I would avoid using xylitol, unless of course you want to give everyone drinking your lemonade the runs.


----------



## Simdop (29/2/16)

Kingy said:


> Interested in hearing how this turns out. For the record i tried lactose and stevia before in ginger beers and didnt make much difference. It was actually worse i reckon.
> When i make gingers now i crash chill when it gets to around 1.005-1.008 to stop fermentation and keg.


I was thinking of doing the same thing dude. Have you got a ripper recipe? And at that gravity, how much sweetness is there?


----------



## Kingy (29/2/16)

It was trial and error I stopped it to early once can't remember the gravity and when I chilled it down it was to sweet so I let it warm up and fermented out a bit more.
The recipe is from here have a search for ginger beer from scratch.(chappos recipe) It's a top recipe. I've made it many times now. It's a shame ginger is so expensive or I'd make it more often. I follow the recipe but add 1 small chili and a bottle of buderim ginger cordial to the boil.


----------



## Airgead (1/3/16)

GalBrew said:


> I would avoid using xylitol, unless of course you want to give everyone drinking your lemonade the runs.

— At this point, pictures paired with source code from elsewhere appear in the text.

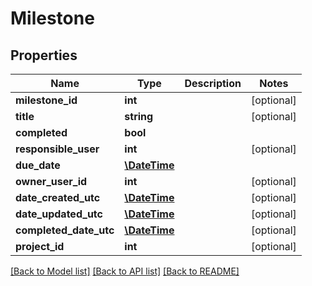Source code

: # Milestone

## Properties
Name | Type | Description | Notes
------------ | ------------- | ------------- | -------------
**milestone_id** | **int** |  | [optional] 
**title** | **string** |  | [optional] 
**completed** | **bool** |  | 
**responsible_user** | **int** |  | [optional] 
**due_date** | [**\DateTime**](\DateTime.md) |  | 
**owner_user_id** | **int** |  | [optional] 
**date_created_utc** | [**\DateTime**](\DateTime.md) |  | [optional] 
**date_updated_utc** | [**\DateTime**](\DateTime.md) |  | [optional] 
**completed_date_utc** | [**\DateTime**](\DateTime.md) |  | [optional] 
**project_id** | **int** |  | [optional] 

[[Back to Model list]](../README.md#documentation-for-models) [[Back to API list]](../README.md#documentation-for-api-endpoints) [[Back to README]](../README.md)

For a great description of the effects of xylitol, go to amazon, look up sugar free gummy bears and read the reviews... 

http://www.amazon.com/Haribo-Sugar-Free-Gummy-Bears/product-reviews/B008JELLCA


----------



## Blind Dog (1/3/16)

Personally I wouldn't use lactose - it's bad enough in beer (just about get away with it in a milk stout as the roast balances somewhat, but still can't stand the stuff) - can't imagine it would be beneficial in a lemonade.

Back sweetening in the glass with cordial of sugar syrup would be my preference. It's easy, works, and you can add a variety of flavours


----------